Theme Rehabilitation in Hemodialysis Patients
Title Rehabilitation of patients with orthopaedic disorders secondary to dialysis
Publish Date 2002/08
Author Masuo Senda Division of Physical Medicine and Rehabilitation, Okayama University Hospital
Author Hiroyuki Hashizume Division of Physical Medicine and Rehabilitation, Okayama University Hospital
Author Yoshiaki Harada Division of Physical Medicine and Rehabilitation, Okayama University Hospital
[ Summary ] Orthopaedic disorders secondary to dialysis involve muscular weakness, dialytic shoulder, carpal tunnel syndrome, spinal disorder, and necrosis of the lower leg. As rehabilitation of muscular weakness, aerobic exercises are usually performed. Many authors have reported that the results were effective. For dialytic shoulder and carpal tunnel syndrome, secondary to dialytic amyloidosis, arthroscopic release operations are usually indicated. The results of such arthroscopic operations are reported to be superior to the open method.

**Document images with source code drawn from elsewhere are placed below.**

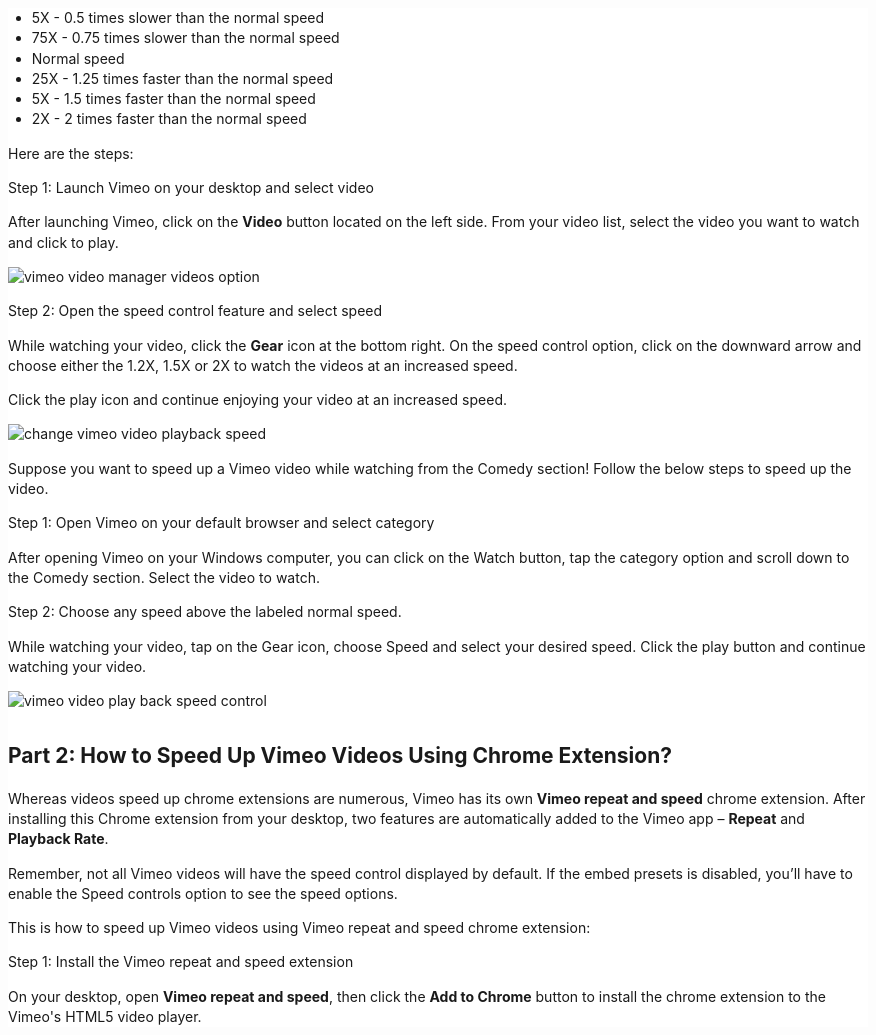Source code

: * 5X - 0.5 times slower than the normal speed
* 75X - 0.75 times slower than the normal speed
* Normal speed
* 25X - 1.25 times faster than the normal speed
* 5X - 1.5 times faster than the normal speed
* 2X - 2 times faster than the normal speed

Here are the steps:

Step 1: Launch Vimeo on your desktop and select video

 After launching Vimeo, click on the **Video** button located on the left side. From your video list, select the video you want to watch and click to play.

![vimeo video manager videos option](https://images.wondershare.com/filmora/article-images/vimeo-video-manager-videos-option.jpg)

Step 2: Open the speed control feature and select speed

While watching your video, click the **Gear** icon at the bottom right. On the speed control option, click on the downward arrow and choose either the 1.2X, 1.5X or 2X to watch the videos at an increased speed.

Click the play icon and continue enjoying your video at an increased speed.

![change vimeo video playback speed](https://images.wondershare.com/filmora/article-images/change-vimeo-video-playback-speed.jpg)

Suppose you want to speed up a Vimeo video while watching from the Comedy section! Follow the below steps to speed up the video.

Step 1: Open Vimeo on your default browser and select category

After opening Vimeo on your Windows computer, you can click on the Watch button, tap the category option and scroll down to the Comedy section. Select the video to watch.

Step 2: Choose any speed above the labeled normal speed.

While watching your video, tap on the Gear icon, choose Speed and select your desired speed. Click the play button and continue watching your video.

![vimeo video play back speed control](https://images.wondershare.com/filmora/article-images/vimeo-video-play-back-speed-control.jpg)

## Part 2: How to Speed Up Vimeo Videos Using Chrome Extension?

Whereas videos speed up chrome extensions are numerous, Vimeo has its own **Vimeo repeat and speed** chrome extension. After installing this Chrome extension from your desktop, two features are automatically added to the Vimeo app – **Repeat** and **Playback Rate**.

Remember, not all Vimeo videos will have the speed control displayed by default. If the embed presets is disabled, you’ll have to enable the Speed controls option to see the speed options.

This is how to speed up Vimeo videos using Vimeo repeat and speed chrome extension:

Step 1: Install the Vimeo repeat and speed extension

On your desktop, open **Vimeo repeat and speed**, then click the **Add to Chrome** button to install the chrome extension to the Vimeo's HTML5 video player.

In spinal disorders, due to amyloidosis, soft tissues such as ligaments and discs are typically affected, these findings are detected more easily with MRI than with X-ray examination. In cases of lower limb amputation, due to ischemic necrosis, secondary to dialysis, it is often difficult to repair the skin. We usually use the sagittal incision technique for below-knee amputations of ischemic limbs, in order to reduce the risk of skin necrosis. The results of this amputation technique have been reported to be better than those from the long posterior technique. A total surface bearing (TSB) socket is indicated as a prosthesis for ischemic limbs after below-knee amputations.